__EXERCISE INSTRUCTIONS__
If a record holds a picture, leave the picture out, but write out everything else exactly.
□ □ □
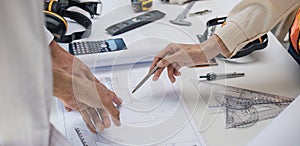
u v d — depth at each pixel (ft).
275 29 3.66
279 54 2.97
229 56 2.79
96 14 3.21
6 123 1.31
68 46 2.78
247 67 2.81
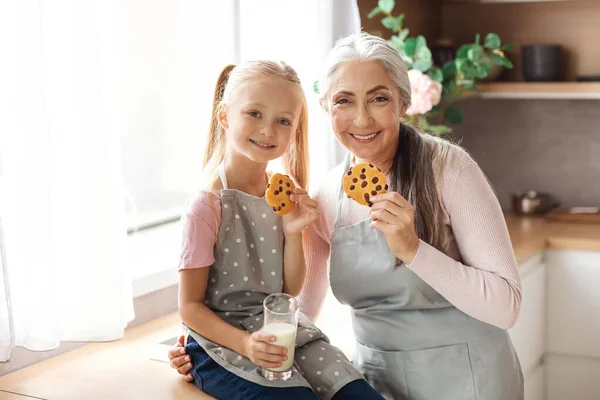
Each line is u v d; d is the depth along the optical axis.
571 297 2.63
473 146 3.29
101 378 1.66
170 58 2.29
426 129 2.75
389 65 1.58
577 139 3.13
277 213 1.62
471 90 2.84
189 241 1.60
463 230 1.60
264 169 1.73
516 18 3.16
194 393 1.58
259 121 1.60
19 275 1.62
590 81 2.92
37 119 1.55
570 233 2.69
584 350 2.64
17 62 1.53
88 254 1.68
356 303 1.73
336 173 1.76
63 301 1.69
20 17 1.52
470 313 1.57
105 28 1.72
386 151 1.66
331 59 1.62
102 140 1.67
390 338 1.68
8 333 1.57
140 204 2.30
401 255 1.51
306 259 1.83
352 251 1.67
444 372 1.66
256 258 1.68
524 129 3.21
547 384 2.72
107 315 1.71
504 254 1.58
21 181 1.56
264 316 1.52
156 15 2.24
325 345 1.64
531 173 3.22
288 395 1.46
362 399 1.54
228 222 1.64
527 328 2.51
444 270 1.52
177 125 2.34
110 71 1.78
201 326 1.58
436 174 1.61
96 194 1.67
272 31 2.34
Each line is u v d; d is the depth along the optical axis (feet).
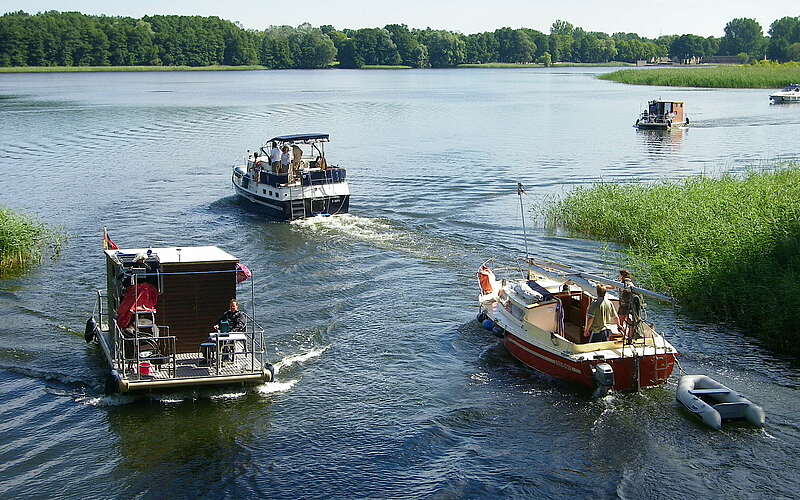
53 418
□ □ □
__ANSWER SECTION__
u v d — depth at each pixel (ft).
275 29 3.66
279 54 2.97
229 56 2.79
96 14 3.21
6 123 1.31
68 46 2.78
247 67 2.81
Each line is u v d; d is the depth along the optical axis.
571 297 2.63
473 146 3.29
101 378 1.66
170 58 2.29
426 129 2.75
389 65 1.58
577 139 3.13
277 213 1.62
471 90 2.84
189 241 1.60
463 230 1.60
264 169 1.73
516 18 3.16
194 393 1.58
259 121 1.60
19 275 1.62
590 81 2.92
37 119 1.55
570 233 2.69
584 350 2.64
17 62 1.53
88 254 1.68
356 303 1.73
336 173 1.76
63 301 1.69
20 17 1.52
470 313 1.57
105 28 1.72
386 151 1.66
331 59 1.62
102 140 1.67
390 338 1.68
8 333 1.57
140 204 2.30
401 255 1.51
306 259 1.83
352 251 1.67
444 372 1.66
256 258 1.68
524 129 3.21
547 384 2.72
107 315 1.71
504 254 1.58
21 181 1.56
264 316 1.52
156 15 2.24
325 345 1.64
531 173 3.22
288 395 1.46
362 399 1.54
228 222 1.64
527 328 2.51
444 270 1.52
177 125 2.34
110 71 1.78
201 326 1.58
436 174 1.61
96 194 1.67
272 31 2.34
Each line is u v d; d is the depth along the optical axis (feet).
53 418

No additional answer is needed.